*** EXTRACTED MATERIAL ***

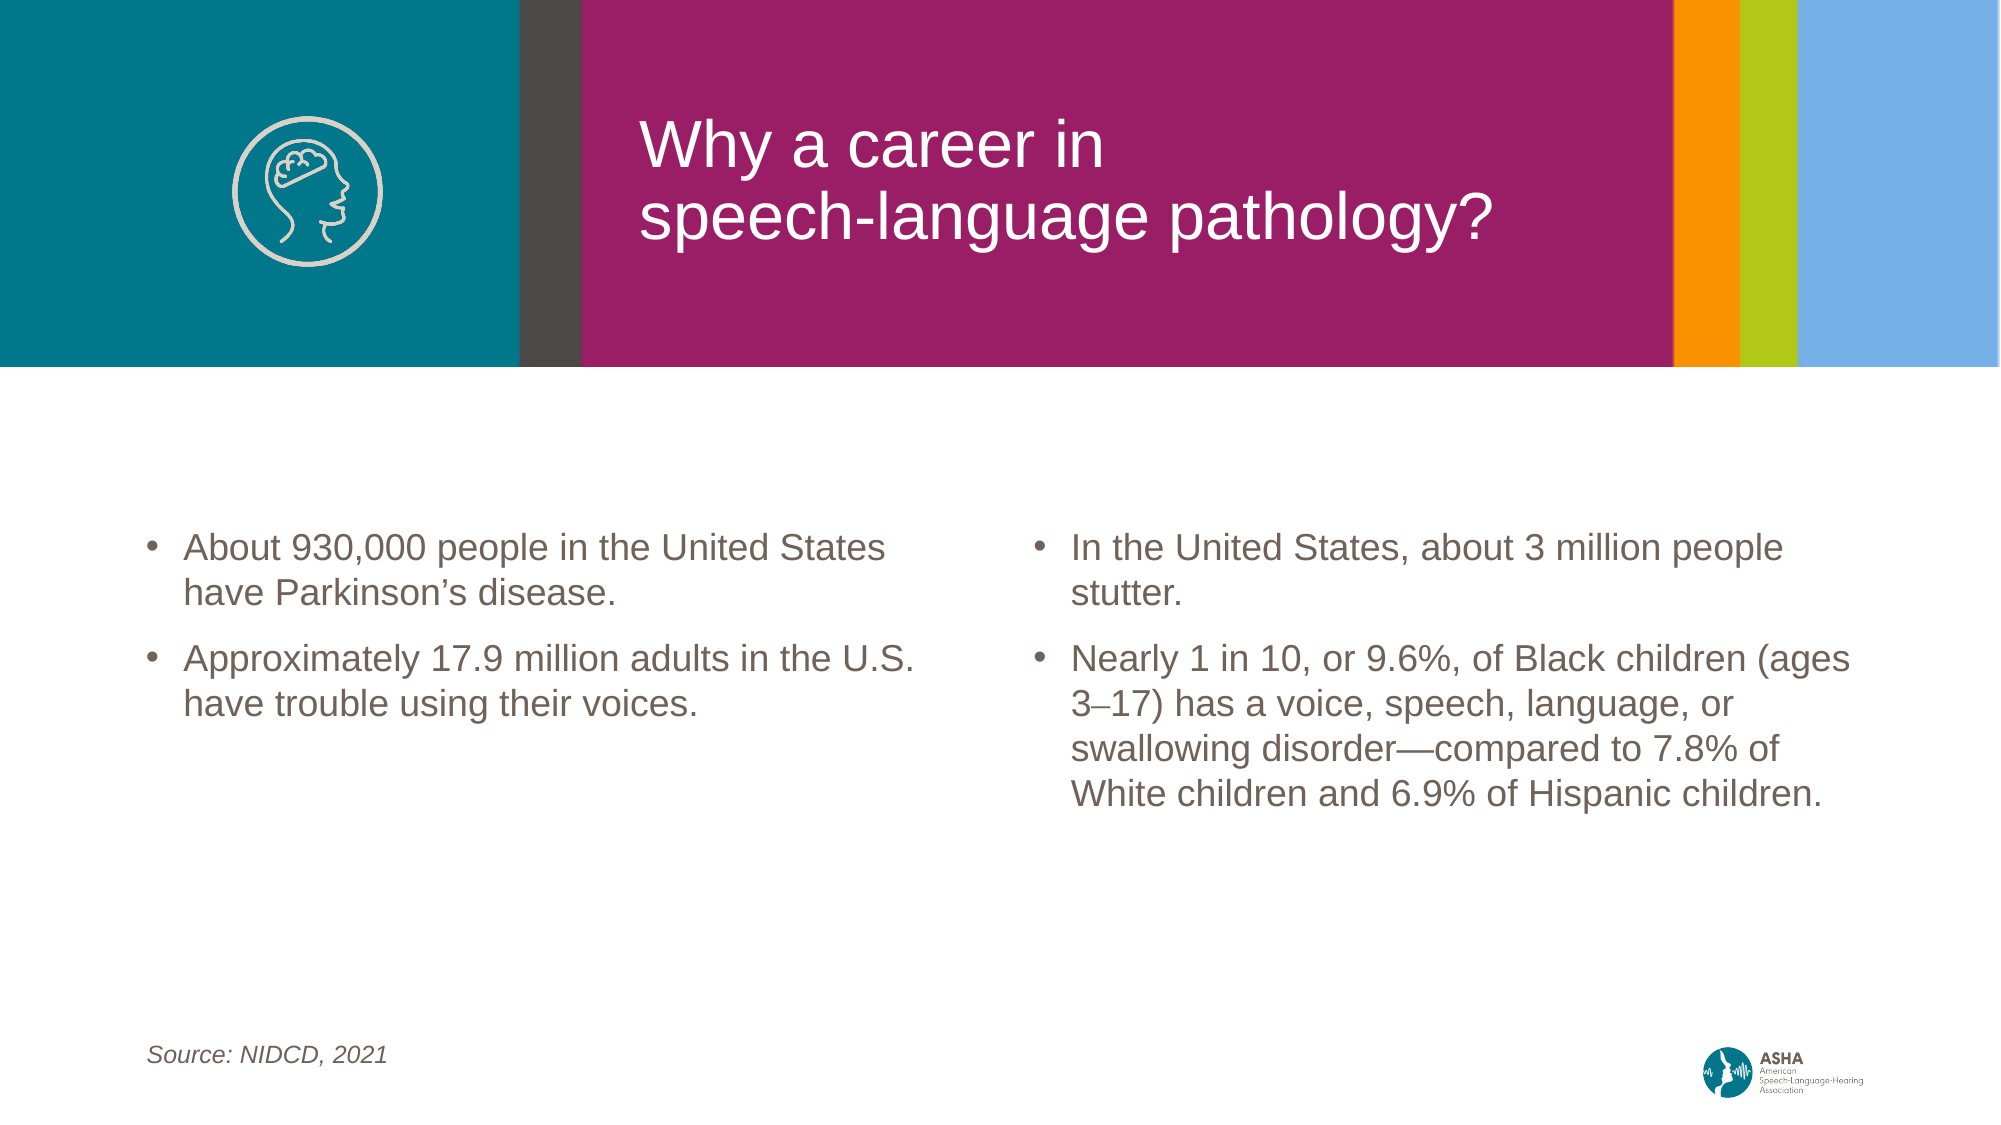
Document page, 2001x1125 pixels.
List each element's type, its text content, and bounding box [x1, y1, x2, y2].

text_box In the United States, about 3 million people stutter. Nearly 1 in 10, or 9.6%, of Black children (ages 3–17) has a voice, speech, language, or swallowing disorder—compared to 7.8% of White children and 6.9% of Hispanic children. [1018, 515, 1869, 969]
text_box Source: NIDCD, 2021 [131, 1031, 405, 1076]
picture [0, 0, 2000, 368]
picture [1703, 1047, 1863, 1098]
text_box About 930,000 people in the United States have Parkinson’s disease. Approximately 17.9 million adults in the U.S. have trouble using their voices. [131, 515, 978, 849]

*** End of EXTRACTED MATERIAL ***

WHAT THE EXERCISE ASKS: Will you set down the records word for word while leaving out every picture?

RESPONSE:
Document page, 2001x1125 pixels.
List each element's type, its text content, and bounding box [x1, y1, x2, y2].

text_box In the United States, about 3 million people stutter. Nearly 1 in 10, or 9.6%, of Black children (ages 3–17) has a voice, speech, language, or swallowing disorder—compared to 7.8% of White children and 6.9% of Hispanic children. [1018, 515, 1869, 969]
text_box Source: NIDCD, 2021 [131, 1031, 405, 1076]
picture [0, 0, 2000, 368]
picture [1703, 1047, 1863, 1098]
text_box About 930,000 people in the United States have Parkinson’s disease. Approximately 17.9 million adults in the U.S. have trouble using their voices. [131, 515, 978, 849]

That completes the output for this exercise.